Pinch-hitters don’t share this fate alone. Designated hitters, who also spend a significant amount of the game spectating, suffer at the plate as well. Studies have found that regular starters relegated to the DH role end up hitting at a level about 5 percent worse. That’s better than pinch-hitters, but it does indicate that not being out in the field hurts players when they step up to the plate. Jim Thome, Frank Thomas and Jason Giambi, for example, all had significantly worse numbers than expected while at DH rather than first base, even after adjusting for the age at which they played both positions.

What makes pinch-hitting so hard? Repetition and routine are common agents to help calm nerves. It’s why you’ll see some ridiculous things in the batter’s box, such as Nomar Garciaparra’s infamous batting glove routine. It’s why coaches in golf stress pre-shot routines, and for every disturbance to mean a complete do-over of that routine. It’s why any athlete anywhere spends countless hours practicing. They are attempting to train their muscle memory and to develop grooves in the brain that focus on the specific task at hand and let them forget about anything else.

Pinch-hitters do not get the benefit of routine. Unlike relievers who first get to warm up in the bullpen, then warm up on the mound, and who dictate the action in the first place, pinch-hitting opportunities tend to spring up with less warning. At best, a player on the bench might get a heads-up in time to go into the cage and take a few hacks, but for the most part, he gets thrust right onto center stage sans warm up. That’s not a recipe for success, and the evidence suggests that even the best hitters in the world struggle to succeed in that situation.

+ + + +

**Task set:**
- A) Answer these questions from the passage on pinch-hitting, one line each:
(i) According to the studies cited, about how much worse do regular starters hit when moved to the DH role?
(ii) Whose batting glove routine is mentioned?
(iii) Where do relievers first warm up before warming up on the mound?
- B) Repeat the passage on pinch-hitting word for word, beginning at the words "Pinch-hitters don’t share" and stopping after "played both positions.".

**Given data:**

+ + + +

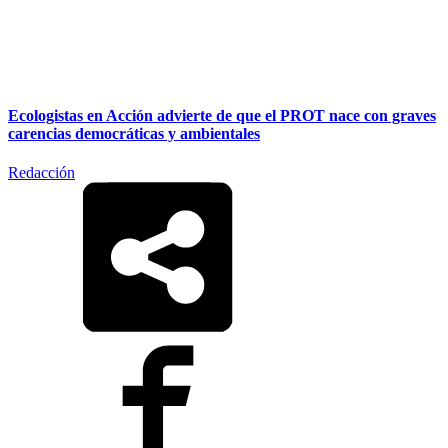
Ecologistas en Acción advierte de que el PROT nace con graves
carencias democráticas y ambientales
Redacción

+ + + +

**Task-by-task answers:**
- A)
(i) About 5 percent worse.
(ii) Nomar Garciaparra's.
(iii) In the bullpen.

- B)
Pinch-hitters don’t share this fate alone. Designated hitters, who also spend a significant amount of the game spectating, suffer at the plate as well. Studies have found that regular starters relegated to the DH role end up hitting at a level about 5 percent worse. That’s better than pinch-hitters, but it does indicate that not being out in the field hurts players when they step up to the plate. Jim Thome, Frank Thomas and Jason Giambi, for example, all had significantly worse numbers than expected while at DH rather than first base, even after adjusting for the age at which they played both positions.